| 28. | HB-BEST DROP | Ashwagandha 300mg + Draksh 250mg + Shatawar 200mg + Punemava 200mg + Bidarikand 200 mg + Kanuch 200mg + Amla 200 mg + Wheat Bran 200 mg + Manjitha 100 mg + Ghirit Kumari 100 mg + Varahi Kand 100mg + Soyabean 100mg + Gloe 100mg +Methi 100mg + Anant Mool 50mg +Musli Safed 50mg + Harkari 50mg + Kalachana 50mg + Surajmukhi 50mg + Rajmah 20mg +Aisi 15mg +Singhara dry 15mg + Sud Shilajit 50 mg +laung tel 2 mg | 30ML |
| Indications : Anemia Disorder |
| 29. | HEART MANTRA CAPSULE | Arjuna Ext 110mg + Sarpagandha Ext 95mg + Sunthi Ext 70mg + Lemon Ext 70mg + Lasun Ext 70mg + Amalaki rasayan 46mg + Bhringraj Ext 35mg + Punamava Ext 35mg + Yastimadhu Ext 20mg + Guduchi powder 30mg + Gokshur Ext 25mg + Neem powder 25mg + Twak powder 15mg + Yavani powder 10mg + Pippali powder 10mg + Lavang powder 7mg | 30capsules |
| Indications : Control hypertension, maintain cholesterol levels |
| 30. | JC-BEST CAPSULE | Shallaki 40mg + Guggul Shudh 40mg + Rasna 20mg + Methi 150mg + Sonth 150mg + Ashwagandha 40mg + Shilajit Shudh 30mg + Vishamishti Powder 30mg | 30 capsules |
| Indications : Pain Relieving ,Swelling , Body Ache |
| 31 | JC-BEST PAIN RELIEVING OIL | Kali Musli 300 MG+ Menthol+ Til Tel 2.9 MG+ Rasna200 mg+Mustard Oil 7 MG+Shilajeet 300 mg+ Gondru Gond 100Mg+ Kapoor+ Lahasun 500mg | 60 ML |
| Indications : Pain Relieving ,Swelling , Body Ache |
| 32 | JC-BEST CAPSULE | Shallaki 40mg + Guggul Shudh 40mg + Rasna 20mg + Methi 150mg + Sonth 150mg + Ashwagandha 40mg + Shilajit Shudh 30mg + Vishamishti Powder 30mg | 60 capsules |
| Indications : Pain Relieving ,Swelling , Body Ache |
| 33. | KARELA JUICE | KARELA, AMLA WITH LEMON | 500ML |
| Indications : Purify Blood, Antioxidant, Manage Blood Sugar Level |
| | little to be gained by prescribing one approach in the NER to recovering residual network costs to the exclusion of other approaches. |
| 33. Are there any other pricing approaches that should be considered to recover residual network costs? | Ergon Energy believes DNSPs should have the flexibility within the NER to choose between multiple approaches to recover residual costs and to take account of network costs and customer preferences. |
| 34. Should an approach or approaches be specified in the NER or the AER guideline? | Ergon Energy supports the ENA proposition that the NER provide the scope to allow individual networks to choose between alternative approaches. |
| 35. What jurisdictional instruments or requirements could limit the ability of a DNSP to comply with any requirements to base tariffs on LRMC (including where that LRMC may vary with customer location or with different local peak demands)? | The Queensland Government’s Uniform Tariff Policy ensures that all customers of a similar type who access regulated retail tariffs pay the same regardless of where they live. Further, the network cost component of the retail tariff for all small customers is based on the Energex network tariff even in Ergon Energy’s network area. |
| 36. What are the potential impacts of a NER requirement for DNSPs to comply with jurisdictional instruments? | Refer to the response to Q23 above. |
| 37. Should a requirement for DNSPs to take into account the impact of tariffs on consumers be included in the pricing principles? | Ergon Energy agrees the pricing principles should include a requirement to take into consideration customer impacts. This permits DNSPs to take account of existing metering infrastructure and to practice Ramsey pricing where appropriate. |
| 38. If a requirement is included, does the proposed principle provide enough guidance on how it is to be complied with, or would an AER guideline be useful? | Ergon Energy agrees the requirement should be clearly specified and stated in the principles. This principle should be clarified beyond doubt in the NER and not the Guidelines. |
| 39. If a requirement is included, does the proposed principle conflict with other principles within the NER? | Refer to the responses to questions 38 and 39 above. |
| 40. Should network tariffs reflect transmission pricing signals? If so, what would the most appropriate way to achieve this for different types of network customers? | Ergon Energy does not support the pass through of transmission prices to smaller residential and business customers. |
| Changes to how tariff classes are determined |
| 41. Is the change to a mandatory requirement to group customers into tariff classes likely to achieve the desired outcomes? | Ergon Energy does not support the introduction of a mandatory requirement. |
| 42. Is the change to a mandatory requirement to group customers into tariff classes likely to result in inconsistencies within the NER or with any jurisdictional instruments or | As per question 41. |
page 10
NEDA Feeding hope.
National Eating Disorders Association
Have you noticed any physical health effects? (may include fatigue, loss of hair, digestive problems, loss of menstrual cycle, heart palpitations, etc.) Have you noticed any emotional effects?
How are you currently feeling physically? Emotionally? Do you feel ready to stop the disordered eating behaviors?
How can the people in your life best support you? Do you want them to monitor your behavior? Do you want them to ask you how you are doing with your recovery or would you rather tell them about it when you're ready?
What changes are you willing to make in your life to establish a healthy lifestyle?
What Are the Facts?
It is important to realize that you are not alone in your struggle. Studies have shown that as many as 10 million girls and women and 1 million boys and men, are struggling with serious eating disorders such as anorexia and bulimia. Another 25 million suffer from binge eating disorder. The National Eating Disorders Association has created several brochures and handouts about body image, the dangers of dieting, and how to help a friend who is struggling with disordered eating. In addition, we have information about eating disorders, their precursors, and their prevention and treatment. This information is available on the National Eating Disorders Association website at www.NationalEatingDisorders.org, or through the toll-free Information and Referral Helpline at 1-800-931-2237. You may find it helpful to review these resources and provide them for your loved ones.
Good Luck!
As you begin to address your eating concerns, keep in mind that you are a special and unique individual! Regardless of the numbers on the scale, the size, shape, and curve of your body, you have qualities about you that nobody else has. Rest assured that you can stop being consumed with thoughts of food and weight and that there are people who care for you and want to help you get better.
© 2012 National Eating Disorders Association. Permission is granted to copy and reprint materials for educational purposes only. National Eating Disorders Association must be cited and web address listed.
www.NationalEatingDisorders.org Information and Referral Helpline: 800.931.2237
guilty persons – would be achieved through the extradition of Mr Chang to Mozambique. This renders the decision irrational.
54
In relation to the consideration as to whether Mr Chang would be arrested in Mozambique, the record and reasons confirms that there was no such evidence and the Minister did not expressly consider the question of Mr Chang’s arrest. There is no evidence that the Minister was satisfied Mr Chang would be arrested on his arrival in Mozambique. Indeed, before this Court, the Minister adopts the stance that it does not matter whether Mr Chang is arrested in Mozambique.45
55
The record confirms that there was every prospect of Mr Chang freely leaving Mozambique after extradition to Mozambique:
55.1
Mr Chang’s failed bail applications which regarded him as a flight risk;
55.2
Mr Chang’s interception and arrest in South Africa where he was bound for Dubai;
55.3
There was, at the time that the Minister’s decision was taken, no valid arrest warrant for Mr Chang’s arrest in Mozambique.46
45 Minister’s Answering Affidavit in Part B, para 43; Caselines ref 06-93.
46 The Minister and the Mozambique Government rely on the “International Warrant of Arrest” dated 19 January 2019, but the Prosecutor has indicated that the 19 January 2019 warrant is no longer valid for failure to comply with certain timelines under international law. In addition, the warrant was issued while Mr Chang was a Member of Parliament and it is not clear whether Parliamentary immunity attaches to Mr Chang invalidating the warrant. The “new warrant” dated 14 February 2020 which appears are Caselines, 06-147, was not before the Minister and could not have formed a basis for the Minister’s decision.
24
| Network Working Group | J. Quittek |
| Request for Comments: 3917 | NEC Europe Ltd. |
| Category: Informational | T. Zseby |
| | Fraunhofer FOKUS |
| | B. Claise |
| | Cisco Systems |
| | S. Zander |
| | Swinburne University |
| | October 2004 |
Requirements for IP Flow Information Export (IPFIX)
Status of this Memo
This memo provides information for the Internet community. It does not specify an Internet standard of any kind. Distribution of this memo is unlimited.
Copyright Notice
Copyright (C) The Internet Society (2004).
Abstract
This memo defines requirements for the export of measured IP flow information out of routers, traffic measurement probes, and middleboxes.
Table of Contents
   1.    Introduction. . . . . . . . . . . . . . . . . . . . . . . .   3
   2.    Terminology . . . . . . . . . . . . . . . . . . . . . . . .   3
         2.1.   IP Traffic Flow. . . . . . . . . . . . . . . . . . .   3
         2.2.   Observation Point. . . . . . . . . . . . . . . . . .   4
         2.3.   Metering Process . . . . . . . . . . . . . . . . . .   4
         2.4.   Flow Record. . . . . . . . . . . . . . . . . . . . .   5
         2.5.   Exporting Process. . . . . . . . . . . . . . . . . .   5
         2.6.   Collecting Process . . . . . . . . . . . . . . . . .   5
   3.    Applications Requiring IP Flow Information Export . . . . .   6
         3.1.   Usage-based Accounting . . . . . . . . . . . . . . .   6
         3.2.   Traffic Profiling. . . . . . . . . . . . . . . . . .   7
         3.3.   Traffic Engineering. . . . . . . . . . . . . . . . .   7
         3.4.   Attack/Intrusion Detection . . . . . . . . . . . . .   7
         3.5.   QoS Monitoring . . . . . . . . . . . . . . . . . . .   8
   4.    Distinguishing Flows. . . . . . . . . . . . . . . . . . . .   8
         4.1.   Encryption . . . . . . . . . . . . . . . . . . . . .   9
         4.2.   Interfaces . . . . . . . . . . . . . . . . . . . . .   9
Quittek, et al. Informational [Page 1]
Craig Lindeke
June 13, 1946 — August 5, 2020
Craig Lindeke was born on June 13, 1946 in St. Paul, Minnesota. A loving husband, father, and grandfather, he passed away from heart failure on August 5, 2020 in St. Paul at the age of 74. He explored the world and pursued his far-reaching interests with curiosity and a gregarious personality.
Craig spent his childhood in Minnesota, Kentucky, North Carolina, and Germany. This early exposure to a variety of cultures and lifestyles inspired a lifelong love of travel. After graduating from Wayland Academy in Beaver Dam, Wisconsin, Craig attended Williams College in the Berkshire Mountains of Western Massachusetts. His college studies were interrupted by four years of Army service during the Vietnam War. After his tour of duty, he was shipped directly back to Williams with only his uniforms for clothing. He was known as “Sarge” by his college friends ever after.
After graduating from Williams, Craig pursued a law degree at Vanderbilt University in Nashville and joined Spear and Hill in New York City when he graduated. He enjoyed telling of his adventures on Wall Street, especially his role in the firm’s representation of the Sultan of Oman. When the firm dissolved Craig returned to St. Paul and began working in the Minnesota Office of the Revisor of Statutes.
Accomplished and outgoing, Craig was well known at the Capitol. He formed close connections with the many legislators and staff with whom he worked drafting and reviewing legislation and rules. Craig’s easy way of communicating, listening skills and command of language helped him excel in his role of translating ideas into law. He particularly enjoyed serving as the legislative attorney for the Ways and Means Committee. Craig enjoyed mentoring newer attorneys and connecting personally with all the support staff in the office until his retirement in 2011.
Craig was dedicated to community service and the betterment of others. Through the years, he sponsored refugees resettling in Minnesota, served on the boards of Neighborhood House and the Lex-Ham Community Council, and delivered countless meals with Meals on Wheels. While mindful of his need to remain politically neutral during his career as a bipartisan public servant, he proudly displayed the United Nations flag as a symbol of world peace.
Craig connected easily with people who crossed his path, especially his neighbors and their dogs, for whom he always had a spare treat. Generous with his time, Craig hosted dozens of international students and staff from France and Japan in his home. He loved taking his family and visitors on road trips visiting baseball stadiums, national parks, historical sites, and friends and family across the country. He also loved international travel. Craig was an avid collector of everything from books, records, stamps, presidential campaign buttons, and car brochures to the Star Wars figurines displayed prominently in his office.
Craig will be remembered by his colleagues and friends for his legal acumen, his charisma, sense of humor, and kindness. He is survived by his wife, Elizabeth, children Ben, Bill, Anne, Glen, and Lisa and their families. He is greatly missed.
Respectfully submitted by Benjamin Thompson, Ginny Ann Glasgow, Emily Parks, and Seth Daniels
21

### [THE PROBLEM]
Lines from the top of the data above through the line containing "Anemia Disorder |" must be repeated exactly. All other lines stay out.

### [SOLUTION TO THE PROBLEM]
| 28. | HB-BEST DROP | Ashwagandha 300mg + Draksh 250mg + Shatawar 200mg + Punemava 200mg + Bidarikand 200 mg + Kanuch 200mg + Amla 200 mg + Wheat Bran 200 mg + Manjitha 100 mg + Ghirit Kumari 100 mg + Varahi Kand 100mg + Soyabean 100mg + Gloe 100mg +Methi 100mg + Anant Mool 50mg +Musli Safed 50mg + Harkari 50mg + Kalachana 50mg + Surajmukhi 50mg + Rajmah 20mg +Aisi 15mg +Singhara dry 15mg + Sud Shilajit 50 mg +laung tel 2 mg | 30ML |
| Indications : Anemia Disorder |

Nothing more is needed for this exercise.